On Apr 29, 2011, at 4:40 PM, Tim Durack wrote:

> On Fri, Apr 29, 2011 at 3:11 PM, Joel Jaeggli <joe...@bogus.com> wrote:
>> On 4/29/11 10:12 AM, Jay Ashworth wrote:
>> 
>> It turns out that as a content provider you can unicast video delivery
>> without coordinating the admission of your content onto every edge
>> eyeball network on the planet. It's cheap enough that it makes money on
>> fairly straght-forward internet business models and it apparently scales
>> to meet the needs of justin beiber fans.
>> 
>> 
> 
> Imagine: multicast internet radio! Awesome!
> 
> I have a feeling streaming is going to stay unicast.
> 
> Multicast is a great technical solution in search of a good business problem.

I think this is sadly the truth.  There are some problems that can be solved by 
multicast, but I've seen the number of customer requests for v4 multicast go by 
the wayside over the years.  The only people that are generally interested are 
the conference venues for technical things, e.g.: RIPE, ARIN/NANOG, APRICOT, 
etc.

+-------+

• Try it
Reproduce, word for word, the stretch of the exchange about multicast from "On Apr 29, 2011, at" through "internet radio! Awesome!". Draw only on the exchange about multicast for this work.

+-------+

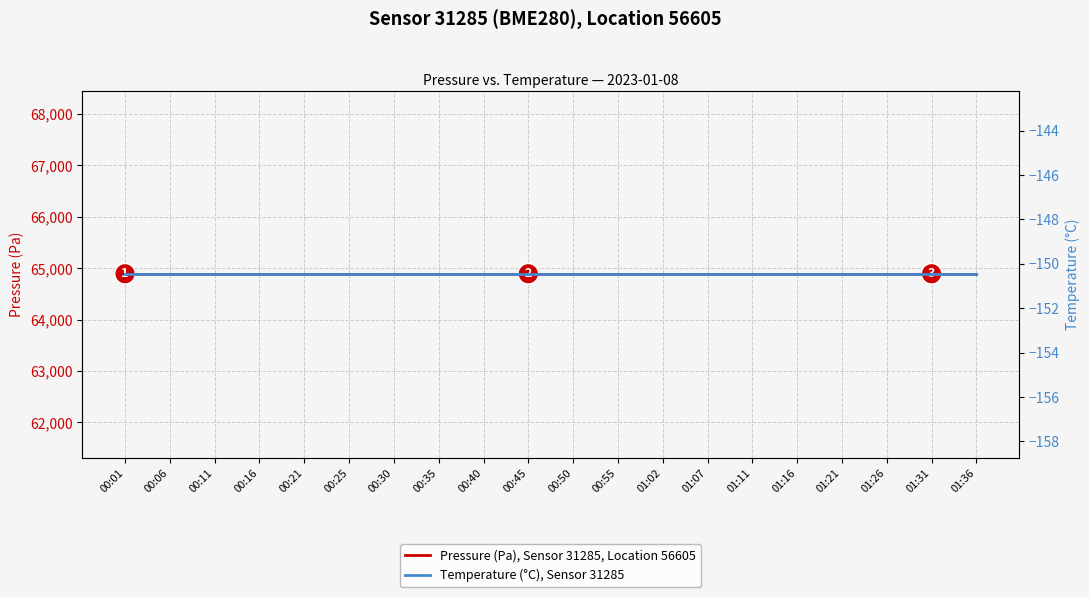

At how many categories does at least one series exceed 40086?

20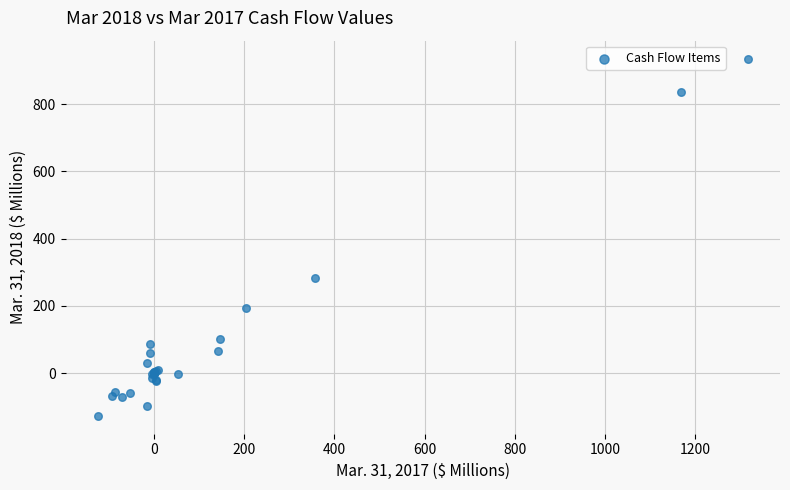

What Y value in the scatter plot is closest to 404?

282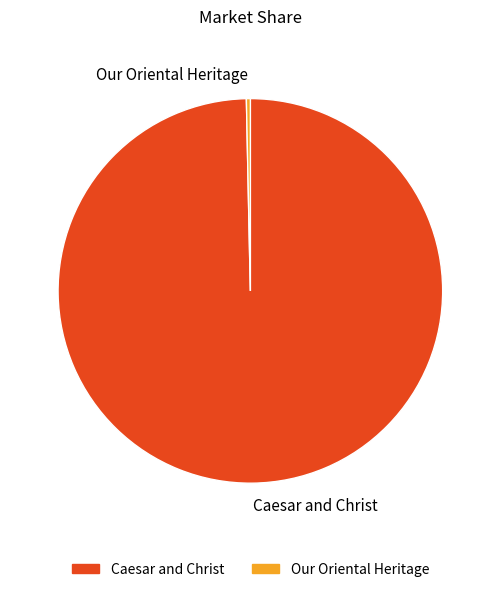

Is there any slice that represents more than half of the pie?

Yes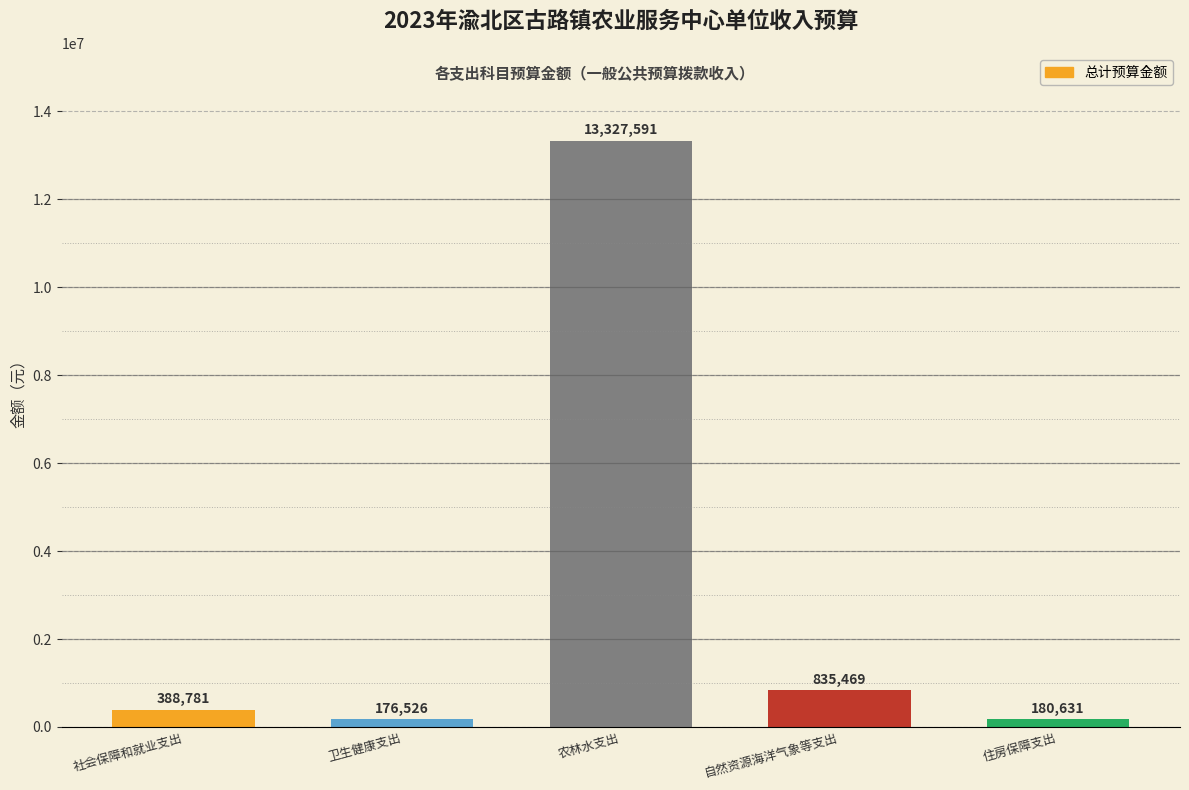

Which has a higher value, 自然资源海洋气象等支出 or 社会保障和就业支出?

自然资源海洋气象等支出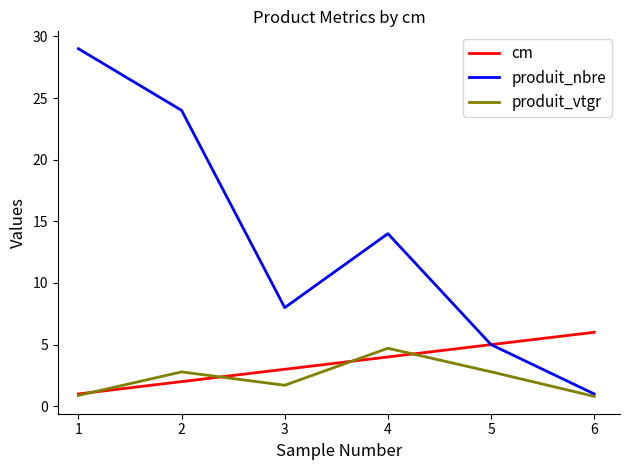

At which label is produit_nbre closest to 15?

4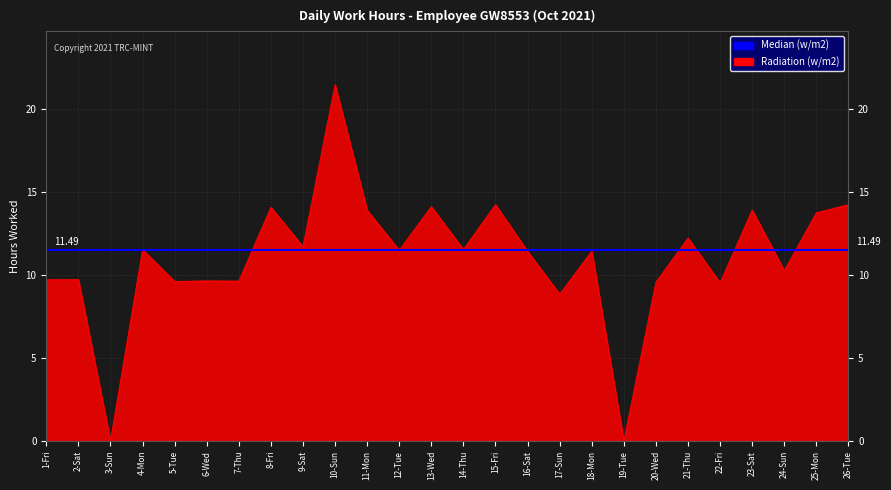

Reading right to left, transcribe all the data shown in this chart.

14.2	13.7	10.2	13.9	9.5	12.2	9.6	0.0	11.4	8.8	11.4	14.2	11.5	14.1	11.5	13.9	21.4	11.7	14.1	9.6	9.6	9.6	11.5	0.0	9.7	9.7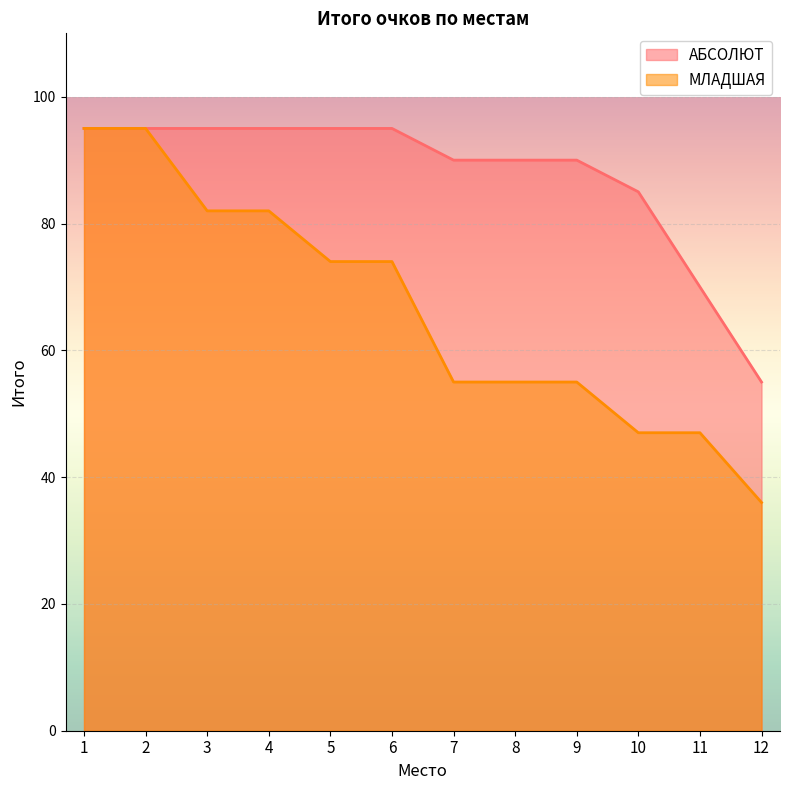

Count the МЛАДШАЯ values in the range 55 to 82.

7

+-------+

• Solution for this problem
On Apr 29, 2011, at 4:40 PM, Tim Durack wrote:

> On Fri, Apr 29, 2011 at 3:11 PM, Joel Jaeggli <joe...@bogus.com> wrote:
>> On 4/29/11 10:12 AM, Jay Ashworth wrote:
>> 
>> It turns out that as a content provider you can unicast video delivery
>> without coordinating the admission of your content onto every edge
>> eyeball network on the planet. It's cheap enough that it makes money on
>> fairly straght-forward internet business models and it apparently scales
>> to meet the needs of justin beiber fans.
>> 
>> 
> 
> Imagine: multicast internet radio! Awesome!